- Goal of the exercise:
Examine each line of the data. Copy those that contain the string "real".

- Source records:

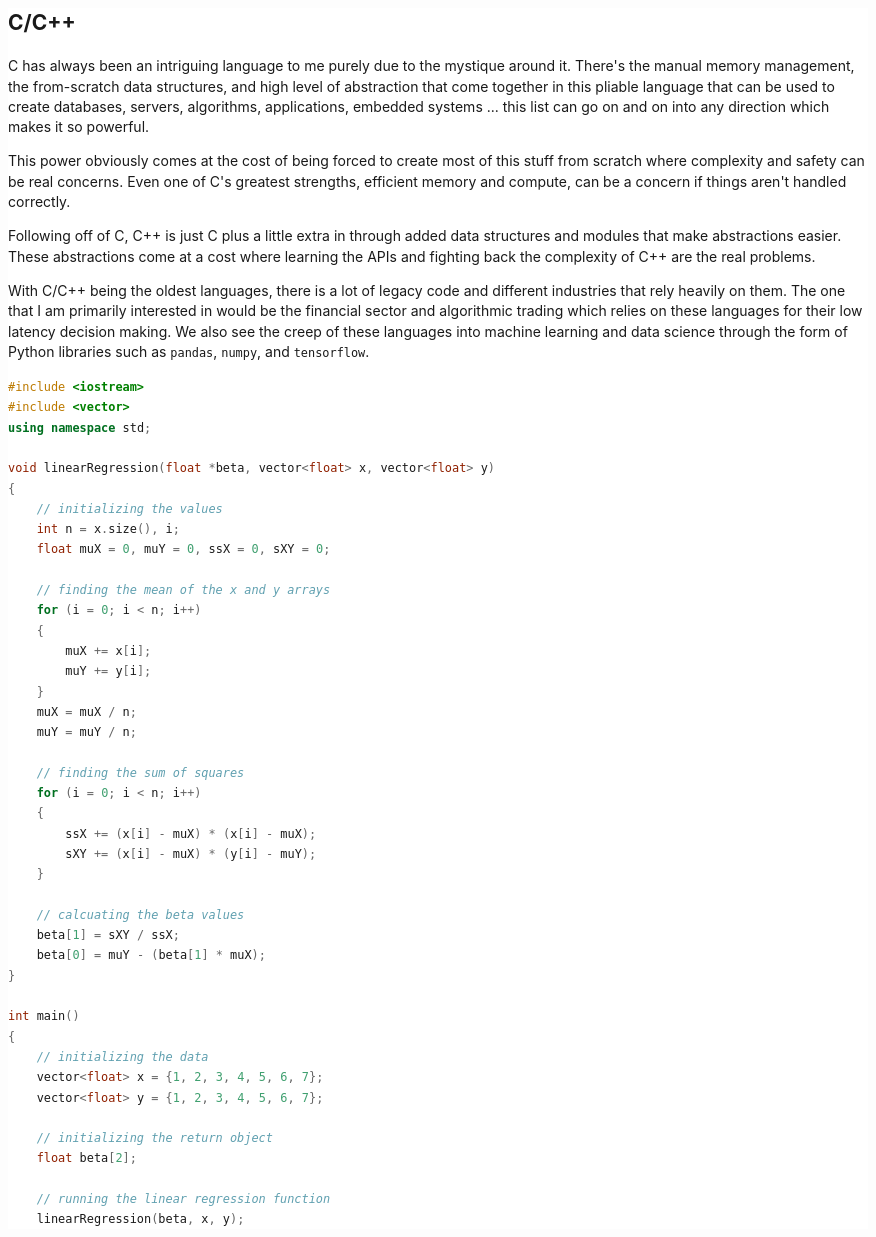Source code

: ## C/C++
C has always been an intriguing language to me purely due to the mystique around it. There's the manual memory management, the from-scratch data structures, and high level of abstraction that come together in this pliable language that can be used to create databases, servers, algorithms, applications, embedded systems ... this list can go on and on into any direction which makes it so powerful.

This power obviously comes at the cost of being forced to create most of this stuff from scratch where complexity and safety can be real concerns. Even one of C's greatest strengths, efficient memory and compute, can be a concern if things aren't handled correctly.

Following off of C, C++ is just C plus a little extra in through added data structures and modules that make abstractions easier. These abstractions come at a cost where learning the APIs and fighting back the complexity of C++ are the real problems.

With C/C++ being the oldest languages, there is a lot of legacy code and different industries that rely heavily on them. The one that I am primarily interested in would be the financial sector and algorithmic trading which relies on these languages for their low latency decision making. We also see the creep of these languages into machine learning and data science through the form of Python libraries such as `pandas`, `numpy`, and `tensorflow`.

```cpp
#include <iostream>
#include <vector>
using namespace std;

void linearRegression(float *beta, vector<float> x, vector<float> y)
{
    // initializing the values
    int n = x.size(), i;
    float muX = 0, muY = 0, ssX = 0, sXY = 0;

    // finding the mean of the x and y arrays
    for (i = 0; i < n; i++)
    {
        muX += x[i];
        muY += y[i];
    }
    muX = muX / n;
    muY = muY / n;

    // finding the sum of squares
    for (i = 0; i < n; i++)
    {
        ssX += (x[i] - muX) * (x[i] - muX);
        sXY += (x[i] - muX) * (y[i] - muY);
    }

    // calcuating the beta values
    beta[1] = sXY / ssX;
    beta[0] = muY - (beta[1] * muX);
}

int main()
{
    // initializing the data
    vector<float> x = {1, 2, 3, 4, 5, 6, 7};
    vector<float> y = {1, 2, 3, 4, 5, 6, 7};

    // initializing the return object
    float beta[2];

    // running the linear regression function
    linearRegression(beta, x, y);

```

--

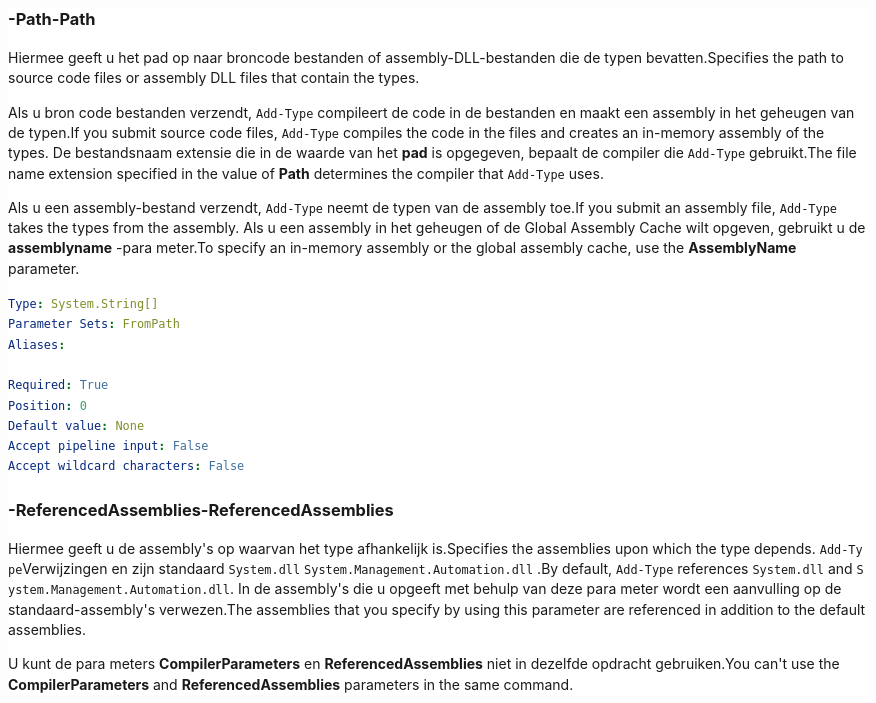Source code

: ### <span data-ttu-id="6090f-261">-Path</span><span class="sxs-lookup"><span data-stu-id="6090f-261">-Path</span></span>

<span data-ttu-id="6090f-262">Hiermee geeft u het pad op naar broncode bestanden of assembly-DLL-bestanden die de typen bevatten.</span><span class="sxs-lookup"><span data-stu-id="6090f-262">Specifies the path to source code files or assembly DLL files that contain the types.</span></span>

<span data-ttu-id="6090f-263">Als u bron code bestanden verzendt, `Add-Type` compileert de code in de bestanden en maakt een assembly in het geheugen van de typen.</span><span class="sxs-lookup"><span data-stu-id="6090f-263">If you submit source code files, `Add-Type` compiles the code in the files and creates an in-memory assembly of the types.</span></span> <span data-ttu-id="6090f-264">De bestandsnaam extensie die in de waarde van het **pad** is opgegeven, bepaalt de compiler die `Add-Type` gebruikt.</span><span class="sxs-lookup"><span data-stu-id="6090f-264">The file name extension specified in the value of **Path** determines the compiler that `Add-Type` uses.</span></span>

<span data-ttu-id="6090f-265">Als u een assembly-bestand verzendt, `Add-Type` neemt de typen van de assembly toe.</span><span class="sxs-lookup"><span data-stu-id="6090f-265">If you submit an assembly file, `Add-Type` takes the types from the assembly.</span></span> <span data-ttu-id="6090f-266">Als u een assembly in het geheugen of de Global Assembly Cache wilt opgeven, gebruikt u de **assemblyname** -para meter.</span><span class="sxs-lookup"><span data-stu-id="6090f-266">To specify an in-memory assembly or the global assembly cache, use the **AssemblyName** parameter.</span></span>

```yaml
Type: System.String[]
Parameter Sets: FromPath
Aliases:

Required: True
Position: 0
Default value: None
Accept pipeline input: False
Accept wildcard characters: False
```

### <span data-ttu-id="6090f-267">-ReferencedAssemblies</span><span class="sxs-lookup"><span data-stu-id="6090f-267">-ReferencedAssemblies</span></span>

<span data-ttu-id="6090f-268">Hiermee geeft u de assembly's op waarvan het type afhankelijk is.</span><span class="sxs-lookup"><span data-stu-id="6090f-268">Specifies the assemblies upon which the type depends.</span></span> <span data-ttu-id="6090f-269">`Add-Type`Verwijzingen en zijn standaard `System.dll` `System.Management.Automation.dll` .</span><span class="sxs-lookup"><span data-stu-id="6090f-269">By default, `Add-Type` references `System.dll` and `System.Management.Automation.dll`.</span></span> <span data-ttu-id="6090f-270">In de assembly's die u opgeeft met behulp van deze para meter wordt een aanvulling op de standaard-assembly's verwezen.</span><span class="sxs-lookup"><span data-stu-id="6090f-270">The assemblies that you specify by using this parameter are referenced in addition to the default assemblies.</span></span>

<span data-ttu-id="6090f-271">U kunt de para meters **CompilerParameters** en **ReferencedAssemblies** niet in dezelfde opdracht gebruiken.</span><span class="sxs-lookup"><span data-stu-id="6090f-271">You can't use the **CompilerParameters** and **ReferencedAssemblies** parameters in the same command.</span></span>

- Exercise response:
This power obviously comes at the cost of being forced to create most of this stuff from scratch where complexity and safety can be real concerns. Even one of C's greatest strengths, efficient memory and compute, can be a concern if things aren't handled correctly.
Following off of C, C++ is just C plus a little extra in through added data structures and modules that make abstractions easier. These abstractions come at a cost where learning the APIs and fighting back the complexity of C++ are the real problems.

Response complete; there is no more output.